- **Data**:

- - -

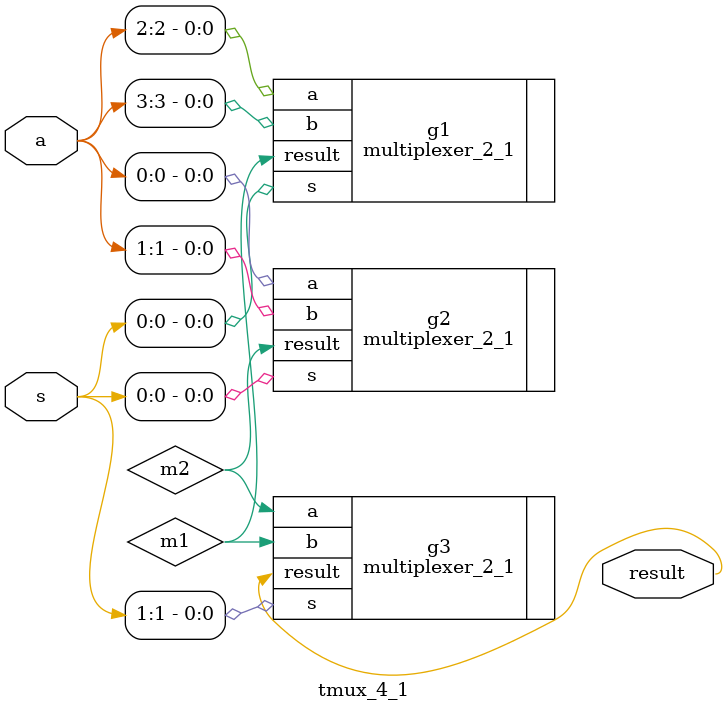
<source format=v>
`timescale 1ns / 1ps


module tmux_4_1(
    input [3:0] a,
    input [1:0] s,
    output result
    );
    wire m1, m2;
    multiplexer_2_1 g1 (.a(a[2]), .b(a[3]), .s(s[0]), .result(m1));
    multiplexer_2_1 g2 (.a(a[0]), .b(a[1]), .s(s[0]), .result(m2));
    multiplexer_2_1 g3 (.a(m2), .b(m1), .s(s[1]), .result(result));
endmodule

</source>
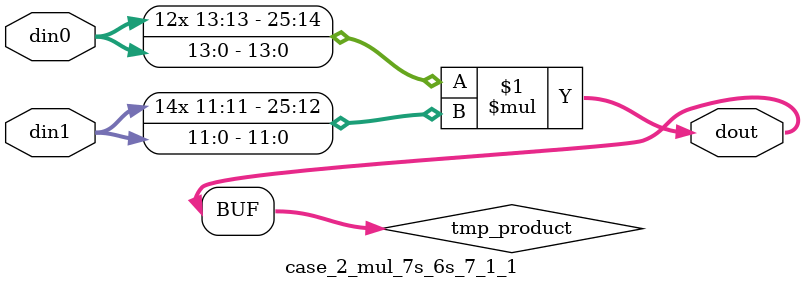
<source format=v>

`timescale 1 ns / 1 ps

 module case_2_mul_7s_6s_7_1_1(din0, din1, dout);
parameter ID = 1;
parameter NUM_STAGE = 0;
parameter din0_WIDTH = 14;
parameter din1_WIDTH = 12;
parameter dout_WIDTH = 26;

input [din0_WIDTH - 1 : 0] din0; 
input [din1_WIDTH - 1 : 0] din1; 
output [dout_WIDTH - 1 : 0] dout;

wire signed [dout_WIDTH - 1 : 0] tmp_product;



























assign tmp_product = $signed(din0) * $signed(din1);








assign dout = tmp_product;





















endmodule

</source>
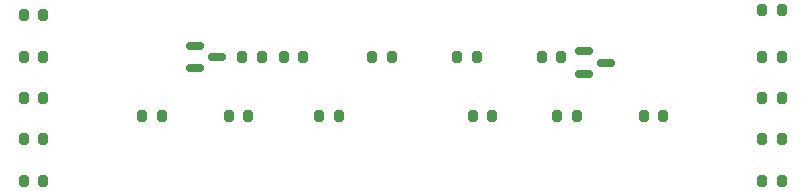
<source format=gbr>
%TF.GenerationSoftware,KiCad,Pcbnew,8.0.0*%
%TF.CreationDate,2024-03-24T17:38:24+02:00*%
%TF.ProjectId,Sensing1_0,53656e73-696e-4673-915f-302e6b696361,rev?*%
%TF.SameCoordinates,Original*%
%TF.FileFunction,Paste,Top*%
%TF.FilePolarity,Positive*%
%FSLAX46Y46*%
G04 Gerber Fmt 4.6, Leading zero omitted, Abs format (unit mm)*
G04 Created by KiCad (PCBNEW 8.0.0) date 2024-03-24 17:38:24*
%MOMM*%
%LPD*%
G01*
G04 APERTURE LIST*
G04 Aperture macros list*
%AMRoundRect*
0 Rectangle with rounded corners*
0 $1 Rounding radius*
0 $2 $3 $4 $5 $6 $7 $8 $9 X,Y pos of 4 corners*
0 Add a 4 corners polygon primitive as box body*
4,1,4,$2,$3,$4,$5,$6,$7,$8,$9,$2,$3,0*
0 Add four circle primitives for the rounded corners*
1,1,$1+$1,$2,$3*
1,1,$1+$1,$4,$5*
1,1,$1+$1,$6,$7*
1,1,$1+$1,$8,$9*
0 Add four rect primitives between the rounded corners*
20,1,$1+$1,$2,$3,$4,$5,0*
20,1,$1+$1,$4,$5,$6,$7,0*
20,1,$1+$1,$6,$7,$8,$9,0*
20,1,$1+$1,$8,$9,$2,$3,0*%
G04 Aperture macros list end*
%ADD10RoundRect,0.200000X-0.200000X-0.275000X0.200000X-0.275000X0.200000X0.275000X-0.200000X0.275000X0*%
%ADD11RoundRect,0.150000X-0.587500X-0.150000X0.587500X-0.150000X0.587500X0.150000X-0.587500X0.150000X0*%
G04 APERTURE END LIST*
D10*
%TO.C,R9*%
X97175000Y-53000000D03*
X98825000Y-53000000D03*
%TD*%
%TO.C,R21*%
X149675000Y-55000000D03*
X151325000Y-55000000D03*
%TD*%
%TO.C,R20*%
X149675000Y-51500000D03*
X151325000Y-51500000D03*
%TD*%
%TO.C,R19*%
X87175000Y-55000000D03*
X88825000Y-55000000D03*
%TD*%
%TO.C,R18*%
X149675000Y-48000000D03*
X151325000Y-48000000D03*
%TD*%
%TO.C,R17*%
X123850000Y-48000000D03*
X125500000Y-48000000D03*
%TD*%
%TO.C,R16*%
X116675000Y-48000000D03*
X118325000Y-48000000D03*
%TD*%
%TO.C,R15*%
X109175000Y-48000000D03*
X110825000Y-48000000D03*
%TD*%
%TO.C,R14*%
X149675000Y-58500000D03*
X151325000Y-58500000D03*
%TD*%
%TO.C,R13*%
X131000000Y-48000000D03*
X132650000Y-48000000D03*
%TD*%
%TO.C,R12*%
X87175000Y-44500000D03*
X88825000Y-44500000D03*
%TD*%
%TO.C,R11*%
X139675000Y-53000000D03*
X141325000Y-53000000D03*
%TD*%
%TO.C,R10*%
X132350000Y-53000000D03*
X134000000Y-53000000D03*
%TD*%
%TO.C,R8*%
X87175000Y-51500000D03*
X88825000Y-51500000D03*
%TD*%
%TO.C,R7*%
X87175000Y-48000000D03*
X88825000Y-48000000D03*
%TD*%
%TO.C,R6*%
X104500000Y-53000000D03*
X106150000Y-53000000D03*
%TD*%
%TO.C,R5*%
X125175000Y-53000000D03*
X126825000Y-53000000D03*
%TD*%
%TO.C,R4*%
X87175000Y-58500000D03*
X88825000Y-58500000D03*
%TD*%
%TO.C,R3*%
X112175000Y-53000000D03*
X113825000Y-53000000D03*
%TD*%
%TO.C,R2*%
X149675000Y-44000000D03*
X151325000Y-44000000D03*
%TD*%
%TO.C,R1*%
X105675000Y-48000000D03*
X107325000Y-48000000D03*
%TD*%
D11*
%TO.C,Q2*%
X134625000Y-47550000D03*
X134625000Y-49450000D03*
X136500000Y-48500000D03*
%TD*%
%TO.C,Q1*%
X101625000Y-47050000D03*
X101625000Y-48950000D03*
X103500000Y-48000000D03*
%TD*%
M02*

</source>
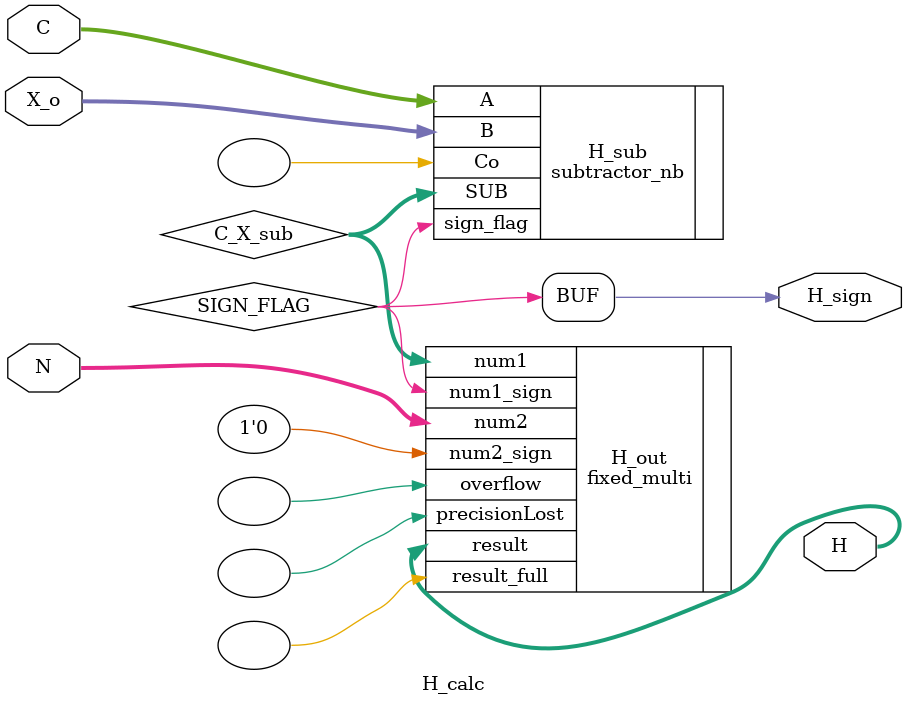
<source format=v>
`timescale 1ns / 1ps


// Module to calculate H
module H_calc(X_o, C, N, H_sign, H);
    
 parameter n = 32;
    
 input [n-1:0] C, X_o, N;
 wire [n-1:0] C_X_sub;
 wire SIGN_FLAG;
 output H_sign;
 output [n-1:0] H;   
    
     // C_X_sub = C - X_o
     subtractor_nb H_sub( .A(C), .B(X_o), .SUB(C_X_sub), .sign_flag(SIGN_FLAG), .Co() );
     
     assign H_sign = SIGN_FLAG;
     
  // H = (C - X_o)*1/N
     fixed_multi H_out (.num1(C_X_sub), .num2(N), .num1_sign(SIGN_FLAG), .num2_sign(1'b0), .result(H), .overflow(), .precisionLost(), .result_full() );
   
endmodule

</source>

- - -

- **To do**:
For the lines above, output exactly those from the line containing "0 Rectangle with rounded corners*" through the line containing "X118325000Y-48000000D03*", and skip the others.

- **Exercise solution**:
0 Rectangle with rounded corners*
0 $1 Rounding radius*
0 $2 $3 $4 $5 $6 $7 $8 $9 X,Y pos of 4 corners*
0 Add a 4 corners polygon primitive as box body*
4,1,4,$2,$3,$4,$5,$6,$7,$8,$9,$2,$3,0*
0 Add four circle primitives for the rounded corners*
1,1,$1+$1,$2,$3*
1,1,$1+$1,$4,$5*
1,1,$1+$1,$6,$7*
1,1,$1+$1,$8,$9*
0 Add four rect primitives between the rounded corners*
20,1,$1+$1,$2,$3,$4,$5,0*
20,1,$1+$1,$4,$5,$6,$7,0*
20,1,$1+$1,$6,$7,$8,$9,0*
20,1,$1+$1,$8,$9,$2,$3,0*%
G04 Aperture macros list end*
%ADD10RoundRect,0.200000X-0.200000X-0.275000X0.200000X-0.275000X0.200000X0.275000X-0.200000X0.275000X0*%
%ADD11RoundRect,0.150000X-0.587500X-0.150000X0.587500X-0.150000X0.587500X0.150000X-0.587500X0.150000X0*%
G04 APERTURE END LIST*
D10*
%TO.C,R9*%
X97175000Y-53000000D03*
X98825000Y-53000000D03*
%TD*%
%TO.C,R21*%
X149675000Y-55000000D03*
X151325000Y-55000000D03*
%TD*%
%TO.C,R20*%
X149675000Y-51500000D03*
X151325000Y-51500000D03*
%TD*%
%TO.C,R19*%
X87175000Y-55000000D03*
X88825000Y-55000000D03*
%TD*%
%TO.C,R18*%
X149675000Y-48000000D03*
X151325000Y-48000000D03*
%TD*%
%TO.C,R17*%
X123850000Y-48000000D03*
X125500000Y-48000000D03*
%TD*%
%TO.C,R16*%
X116675000Y-48000000D03*
X118325000Y-48000000D03*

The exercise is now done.